Contactado pelo SOL, o BCP diz desconhecer qualquer intenção de compra – que terá de ser comunicada à CMVM, caso ultrapasse os 2% do capital. No caso do Banif, foi assinado um memorando de entendimento que prevê a entrada de uma “empresa da Guiné Equatorial”, cuja designação não foi referida, num investimento que pode ir até 133,5 milhões de euros (11% do capital).

A economia do país é sustentada pelo petróleo e pelo gás, dois sectores que representam mais de 90% do PIB. As maiores empresas estatais são as que operam nesses sectores: a Sonagás e GEPetrol. As duas sociedades têm sido apontadas como as futuras compradoras do Banif, mas há outras possibilidades, uma vez que o país está a constituir novos veículos financeiros para diversificar a economia.

Este mês, o Governo de Obiang anunciou a criação de um fundo de investimento com mil milhões de dólares (cerca de 730 milhões de euros) para captar investidores estrangeiros que, em parceria, invistam em áreas fora do petróleo e do gás.

Segundo o ministro das Finanças do país, Marcelino Owono Edu, o fundo designa-se Holdings Equatorial Guinea 2020 e servirá para atrair capital para sectores como a agricultura, pescas, petroquímica, turismo, minas e serviços financeiros.

O memorando assinado com o Banif, por exemplo, prevê “iniciativas de colaboração no sector bancário em condições que venham a ser acordadas entre as partes”.

O Banco de Portugal, que terá de pronunciar-se sobre a entrada da Guiné no Banif, recusa-se a comentar a questão. Mas, ao que o SOL apurou, o regulador estará perto de pronunciar-se favoravelmente e está já informado das intenções de investimento no BCP. A reserva é também a opção do presidente da Associação Portuguesa de Bancos. Faria de Oliveira disse ao SOL que “não se pronuncia sobre questões dos associados”.

Amado fez a aproximação

A aproximação da Guiné Equatorial ao Banif deu-se depois de anos de estreitamento das relações com Portugal, a nível diplomático e comercial. Luís Amado, hoje presidente do Conselho de Administração do Banif, teve um papel determinante na entrada da Guiné Equatorial na CPLP, que deve ser formalizada na cimeira da organização de Julho, em Díli, Timor, depois de um parecer favorável dos ministros dos Negócios Estrangeiros, na semana passada.

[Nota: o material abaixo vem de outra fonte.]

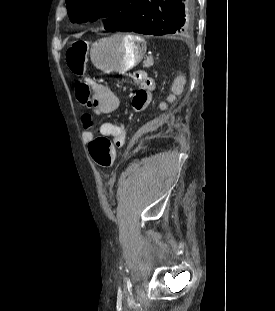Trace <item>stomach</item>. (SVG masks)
Returning <instances> with one entry per match:
<instances>
[{"label":"stomach","mask_w":275,"mask_h":311,"mask_svg":"<svg viewBox=\"0 0 275 311\" xmlns=\"http://www.w3.org/2000/svg\"><path fill=\"white\" fill-rule=\"evenodd\" d=\"M146 42L133 34H115L92 44V64L104 73L125 74L144 57Z\"/></svg>","instance_id":"obj_1"}]
</instances>
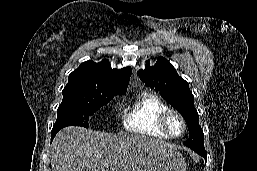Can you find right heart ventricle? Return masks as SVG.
Segmentation results:
<instances>
[{"label":"right heart ventricle","mask_w":257,"mask_h":171,"mask_svg":"<svg viewBox=\"0 0 257 171\" xmlns=\"http://www.w3.org/2000/svg\"><path fill=\"white\" fill-rule=\"evenodd\" d=\"M167 109L168 105L157 94L143 92L126 108L124 128L132 133L168 139L160 127V118Z\"/></svg>","instance_id":"1"}]
</instances>
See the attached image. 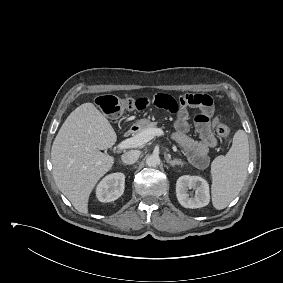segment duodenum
<instances>
[{"label": "duodenum", "instance_id": "410a0bca", "mask_svg": "<svg viewBox=\"0 0 283 283\" xmlns=\"http://www.w3.org/2000/svg\"><path fill=\"white\" fill-rule=\"evenodd\" d=\"M137 130V127H131L130 129H128L126 132H125V136L128 137L130 135H132L133 133H135Z\"/></svg>", "mask_w": 283, "mask_h": 283}]
</instances>
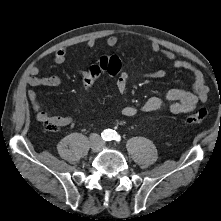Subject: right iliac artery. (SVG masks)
<instances>
[{
    "mask_svg": "<svg viewBox=\"0 0 221 221\" xmlns=\"http://www.w3.org/2000/svg\"><path fill=\"white\" fill-rule=\"evenodd\" d=\"M103 138L105 140H109L110 139V135H109V133L107 131L104 132Z\"/></svg>",
    "mask_w": 221,
    "mask_h": 221,
    "instance_id": "obj_1",
    "label": "right iliac artery"
}]
</instances>
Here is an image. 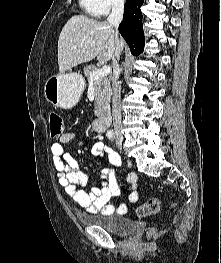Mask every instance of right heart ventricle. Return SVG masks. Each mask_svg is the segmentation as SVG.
<instances>
[{"label":"right heart ventricle","instance_id":"right-heart-ventricle-1","mask_svg":"<svg viewBox=\"0 0 221 263\" xmlns=\"http://www.w3.org/2000/svg\"><path fill=\"white\" fill-rule=\"evenodd\" d=\"M81 7L86 11L88 14L92 16H97L94 0H79Z\"/></svg>","mask_w":221,"mask_h":263}]
</instances>
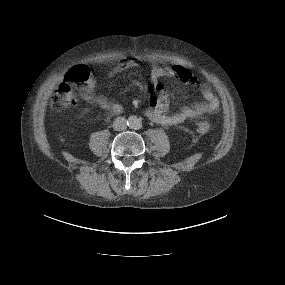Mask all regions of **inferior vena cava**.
Segmentation results:
<instances>
[{
	"mask_svg": "<svg viewBox=\"0 0 285 285\" xmlns=\"http://www.w3.org/2000/svg\"><path fill=\"white\" fill-rule=\"evenodd\" d=\"M115 131H124L127 129V120L124 117H117L113 122Z\"/></svg>",
	"mask_w": 285,
	"mask_h": 285,
	"instance_id": "obj_1",
	"label": "inferior vena cava"
}]
</instances>
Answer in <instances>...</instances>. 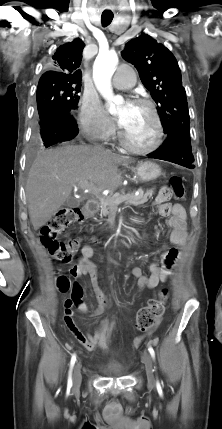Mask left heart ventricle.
I'll return each mask as SVG.
<instances>
[{
	"label": "left heart ventricle",
	"instance_id": "obj_1",
	"mask_svg": "<svg viewBox=\"0 0 222 429\" xmlns=\"http://www.w3.org/2000/svg\"><path fill=\"white\" fill-rule=\"evenodd\" d=\"M124 113V106L120 114ZM128 140L139 147L150 145L155 136V128L152 116L147 107L133 103L131 110L126 114L122 127Z\"/></svg>",
	"mask_w": 222,
	"mask_h": 429
}]
</instances>
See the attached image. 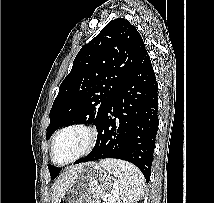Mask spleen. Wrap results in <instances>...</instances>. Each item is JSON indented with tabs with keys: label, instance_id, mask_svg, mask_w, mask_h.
Listing matches in <instances>:
<instances>
[{
	"label": "spleen",
	"instance_id": "3e777b00",
	"mask_svg": "<svg viewBox=\"0 0 214 203\" xmlns=\"http://www.w3.org/2000/svg\"><path fill=\"white\" fill-rule=\"evenodd\" d=\"M100 166L114 176L115 203H134L141 199L145 178L134 165L116 159H104Z\"/></svg>",
	"mask_w": 214,
	"mask_h": 203
}]
</instances>
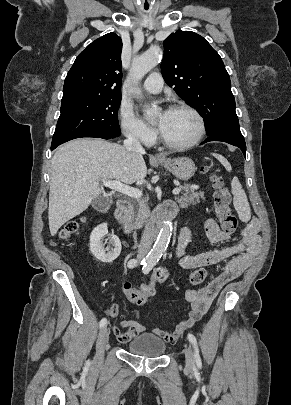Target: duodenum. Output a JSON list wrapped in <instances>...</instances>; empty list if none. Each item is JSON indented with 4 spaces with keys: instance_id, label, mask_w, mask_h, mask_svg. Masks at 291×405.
Segmentation results:
<instances>
[{
    "instance_id": "1",
    "label": "duodenum",
    "mask_w": 291,
    "mask_h": 405,
    "mask_svg": "<svg viewBox=\"0 0 291 405\" xmlns=\"http://www.w3.org/2000/svg\"><path fill=\"white\" fill-rule=\"evenodd\" d=\"M132 205L131 202L127 199H122L118 202L116 211H115V220L120 226L122 232L126 235L131 233V227L128 222V217L131 211ZM176 215V209L171 205H164L158 212L157 218V230L160 226L174 218Z\"/></svg>"
}]
</instances>
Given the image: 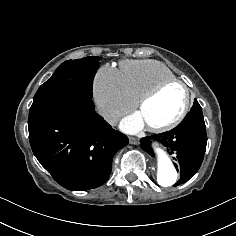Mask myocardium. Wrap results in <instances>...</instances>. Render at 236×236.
<instances>
[{"label": "myocardium", "mask_w": 236, "mask_h": 236, "mask_svg": "<svg viewBox=\"0 0 236 236\" xmlns=\"http://www.w3.org/2000/svg\"><path fill=\"white\" fill-rule=\"evenodd\" d=\"M173 84L180 85L185 91V103H184L183 109L181 113L178 115V117L168 124H165L162 126H147V129L153 133L163 134V133L170 132L174 130L175 128H177L178 126H180L185 121L191 109V98H192L191 89L188 87V85L185 82H183L180 79H177V78L165 79L158 82L151 89L145 92L137 101V107L139 110H141L148 102H150L153 98H155L162 90H164L166 87Z\"/></svg>", "instance_id": "myocardium-1"}]
</instances>
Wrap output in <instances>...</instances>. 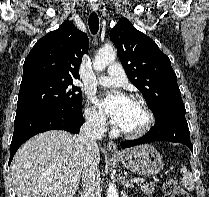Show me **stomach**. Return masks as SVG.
Segmentation results:
<instances>
[{"mask_svg": "<svg viewBox=\"0 0 209 197\" xmlns=\"http://www.w3.org/2000/svg\"><path fill=\"white\" fill-rule=\"evenodd\" d=\"M117 157L125 168L143 176L156 175L164 166L162 156L149 144L125 150L117 154Z\"/></svg>", "mask_w": 209, "mask_h": 197, "instance_id": "1", "label": "stomach"}]
</instances>
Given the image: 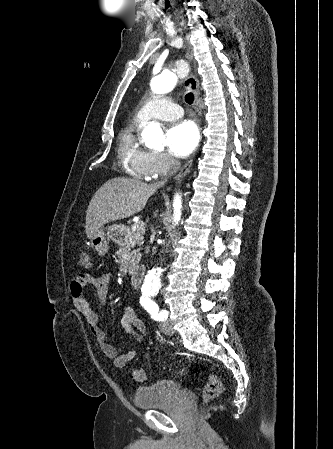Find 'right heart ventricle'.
<instances>
[{"mask_svg":"<svg viewBox=\"0 0 333 449\" xmlns=\"http://www.w3.org/2000/svg\"><path fill=\"white\" fill-rule=\"evenodd\" d=\"M139 128L140 122L135 121L120 132L118 153L135 177L148 178L145 165L147 152L140 147Z\"/></svg>","mask_w":333,"mask_h":449,"instance_id":"1","label":"right heart ventricle"}]
</instances>
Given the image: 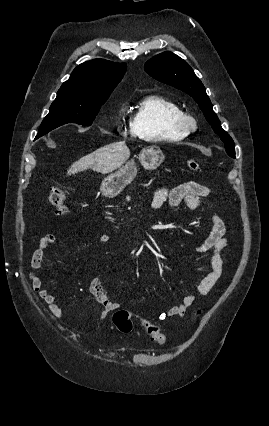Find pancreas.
Returning a JSON list of instances; mask_svg holds the SVG:
<instances>
[{"instance_id":"1","label":"pancreas","mask_w":269,"mask_h":426,"mask_svg":"<svg viewBox=\"0 0 269 426\" xmlns=\"http://www.w3.org/2000/svg\"><path fill=\"white\" fill-rule=\"evenodd\" d=\"M127 200H130V197L129 196H127V198H126Z\"/></svg>"}]
</instances>
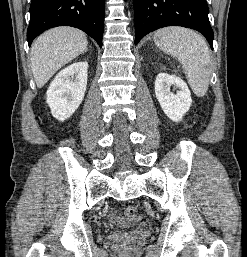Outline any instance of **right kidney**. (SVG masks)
Listing matches in <instances>:
<instances>
[{
  "label": "right kidney",
  "mask_w": 247,
  "mask_h": 257,
  "mask_svg": "<svg viewBox=\"0 0 247 257\" xmlns=\"http://www.w3.org/2000/svg\"><path fill=\"white\" fill-rule=\"evenodd\" d=\"M88 63L80 61L61 70L47 90L46 102L52 115L65 121L78 109L87 86Z\"/></svg>",
  "instance_id": "obj_1"
}]
</instances>
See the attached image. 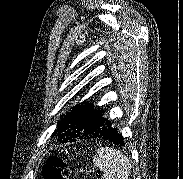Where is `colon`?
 Wrapping results in <instances>:
<instances>
[{
    "mask_svg": "<svg viewBox=\"0 0 183 179\" xmlns=\"http://www.w3.org/2000/svg\"><path fill=\"white\" fill-rule=\"evenodd\" d=\"M43 179H71L65 162L58 156H51L42 170Z\"/></svg>",
    "mask_w": 183,
    "mask_h": 179,
    "instance_id": "5ec220e1",
    "label": "colon"
}]
</instances>
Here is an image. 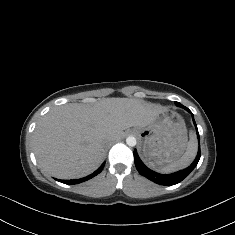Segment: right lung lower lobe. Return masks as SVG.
Segmentation results:
<instances>
[{
    "instance_id": "98d812e1",
    "label": "right lung lower lobe",
    "mask_w": 235,
    "mask_h": 235,
    "mask_svg": "<svg viewBox=\"0 0 235 235\" xmlns=\"http://www.w3.org/2000/svg\"><path fill=\"white\" fill-rule=\"evenodd\" d=\"M104 168V164H102L99 169H97L94 173L90 174L87 177L81 178V179H74V180H58L59 182L65 183V184H78L81 182H84L86 180H89L91 178H93L94 176L98 175L102 169Z\"/></svg>"
}]
</instances>
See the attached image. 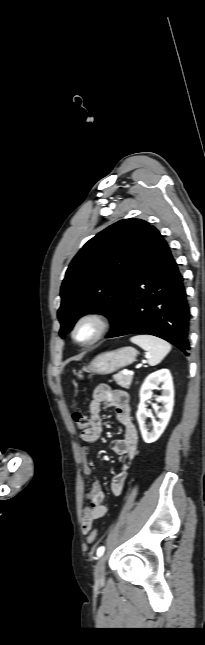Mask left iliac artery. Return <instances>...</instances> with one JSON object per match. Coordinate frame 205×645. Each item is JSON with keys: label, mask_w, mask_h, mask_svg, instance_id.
I'll return each mask as SVG.
<instances>
[{"label": "left iliac artery", "mask_w": 205, "mask_h": 645, "mask_svg": "<svg viewBox=\"0 0 205 645\" xmlns=\"http://www.w3.org/2000/svg\"><path fill=\"white\" fill-rule=\"evenodd\" d=\"M104 550H105L104 546L99 547L98 550H97V556L98 557L102 556L103 553H104Z\"/></svg>", "instance_id": "left-iliac-artery-1"}]
</instances>
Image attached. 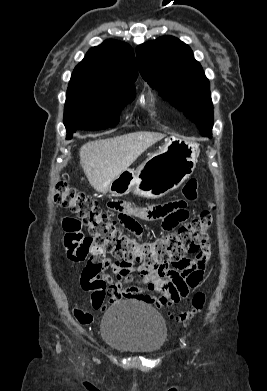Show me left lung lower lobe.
<instances>
[{
    "mask_svg": "<svg viewBox=\"0 0 267 391\" xmlns=\"http://www.w3.org/2000/svg\"><path fill=\"white\" fill-rule=\"evenodd\" d=\"M202 136H211L209 133L205 134V135H202Z\"/></svg>",
    "mask_w": 267,
    "mask_h": 391,
    "instance_id": "0a47b994",
    "label": "left lung lower lobe"
}]
</instances>
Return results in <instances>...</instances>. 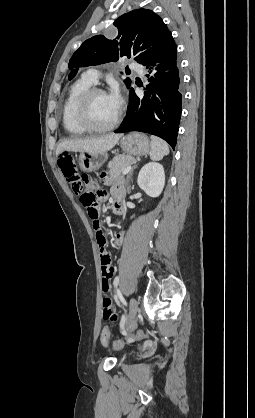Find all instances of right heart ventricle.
<instances>
[{"label": "right heart ventricle", "instance_id": "1", "mask_svg": "<svg viewBox=\"0 0 255 418\" xmlns=\"http://www.w3.org/2000/svg\"><path fill=\"white\" fill-rule=\"evenodd\" d=\"M93 83L82 77L72 84L62 106V123L65 131L72 136H81L87 131L76 120V109L79 99Z\"/></svg>", "mask_w": 255, "mask_h": 418}]
</instances>
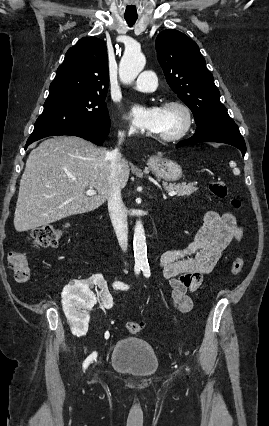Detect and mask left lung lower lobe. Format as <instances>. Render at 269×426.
<instances>
[{
  "instance_id": "obj_1",
  "label": "left lung lower lobe",
  "mask_w": 269,
  "mask_h": 426,
  "mask_svg": "<svg viewBox=\"0 0 269 426\" xmlns=\"http://www.w3.org/2000/svg\"><path fill=\"white\" fill-rule=\"evenodd\" d=\"M201 142L226 143L238 148L242 152L243 157L246 153L245 141L237 124L230 117L217 119L213 123L197 126L195 134L179 142L176 147Z\"/></svg>"
}]
</instances>
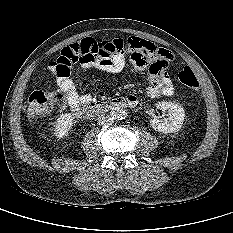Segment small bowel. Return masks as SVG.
<instances>
[{
  "label": "small bowel",
  "instance_id": "1",
  "mask_svg": "<svg viewBox=\"0 0 233 233\" xmlns=\"http://www.w3.org/2000/svg\"><path fill=\"white\" fill-rule=\"evenodd\" d=\"M173 59L174 55L168 49L157 47L146 40L130 38L125 43V58L123 55H115L105 62L86 63L82 66V72L86 74L96 69L109 74H117L124 69L127 61L135 73L144 71L149 74L151 85L148 88V94L150 97L171 96L174 93V87L167 73V66ZM49 68L56 80L57 91L64 97L60 106L62 108L69 106L78 115L79 108L90 102L91 96L80 94L70 74H58L53 62L50 63Z\"/></svg>",
  "mask_w": 233,
  "mask_h": 233
}]
</instances>
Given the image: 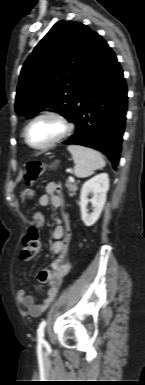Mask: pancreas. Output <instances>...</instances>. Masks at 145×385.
<instances>
[{"instance_id":"cf45deb5","label":"pancreas","mask_w":145,"mask_h":385,"mask_svg":"<svg viewBox=\"0 0 145 385\" xmlns=\"http://www.w3.org/2000/svg\"><path fill=\"white\" fill-rule=\"evenodd\" d=\"M77 184H78L77 182H70V181H67V183L65 184L71 196L75 195L78 189Z\"/></svg>"}]
</instances>
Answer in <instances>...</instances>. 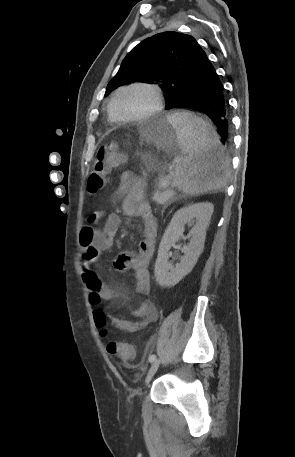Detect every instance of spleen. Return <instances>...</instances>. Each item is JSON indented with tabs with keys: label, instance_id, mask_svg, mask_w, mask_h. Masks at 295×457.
I'll return each mask as SVG.
<instances>
[{
	"label": "spleen",
	"instance_id": "3e777b00",
	"mask_svg": "<svg viewBox=\"0 0 295 457\" xmlns=\"http://www.w3.org/2000/svg\"><path fill=\"white\" fill-rule=\"evenodd\" d=\"M168 120L176 128L183 154L175 166L174 185L189 195L222 188L228 177V162L215 129L186 111L171 114Z\"/></svg>",
	"mask_w": 295,
	"mask_h": 457
}]
</instances>
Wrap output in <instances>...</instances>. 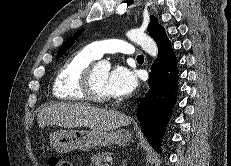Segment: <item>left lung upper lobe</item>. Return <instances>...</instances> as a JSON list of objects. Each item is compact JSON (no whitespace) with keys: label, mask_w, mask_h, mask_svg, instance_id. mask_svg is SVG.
I'll return each mask as SVG.
<instances>
[{"label":"left lung upper lobe","mask_w":231,"mask_h":166,"mask_svg":"<svg viewBox=\"0 0 231 166\" xmlns=\"http://www.w3.org/2000/svg\"><path fill=\"white\" fill-rule=\"evenodd\" d=\"M151 22L148 27V32L150 36L155 40L159 34L164 30V28L158 24V20L156 17L151 16ZM84 30H80L76 32L73 36H70L61 48L57 52V59H59L74 43L75 40L82 34Z\"/></svg>","instance_id":"obj_1"}]
</instances>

Enquanto ministro dos Negócios Estrangeiros dos governos de Sócrates, Amado presidiu ao Conselho de Ministros da CPLP, numa altura em que a entrada do país na organização passou à agenda diplomática. Fez uma visita oficial ao país com uma comitiva de empresários e recebeu em Portugal o seu homólogo da Guiné Equatorial.

O país é observador associado da CPLP desde 2006 e fez um pedido formal de adesão há quatro anos. O tema ganhou destaque nas últimas duas cimeiras de chefes de Estado e de Governo da organização: em 2010 em Luanda e em 2012 em Maputo.

Com o actual Governo, a política de aproximação teve continuidade. Em Janeiro, o secretário de Estado dos Negócios Estrangeiros, Luís Campos Ferreira, fez uma visita de dois dias ao país, com o objectivo de “contribuir para o reforço das relações entre os dois Estados” e assinar protocolos de cooperação. A deslocação implicou contactos com as principais figuras da República da Guiné Equatorial, como o Presidente Obiang, a inauguração de uma exposição alusiva ao fado e um concerto da fadista portuguesa Katia Guerreiro no Centro Cultural de Malabo, capital da Guiné Equatorial.

Isolamento internacional

A aproximação da Guiné Equatorial à CPLP foi aprofundada com o crescente isolamento internacional do país. A pena de morte e as investigações na justiça são motivos de críticas de organizações internacionais. Dois dos principais parceiros comerciais do país, os Estados Unidos e a França, abriram processos contra o filho do Presidente, por suspeitas de fraude fiscal e corrupção, o que causou danos diplomáticos. A presença do país na Comunidade Económica e Monetária da África Central, onde as ex-colónias francesas e a influência de Paris estão em destaque, tornou-se ainda mais distante – já era o único país da organização e de África onde a língua oficial é o espanhol. Para entrar na CPLP, o país teve de suspender a pena de morte e promover o ensino do português.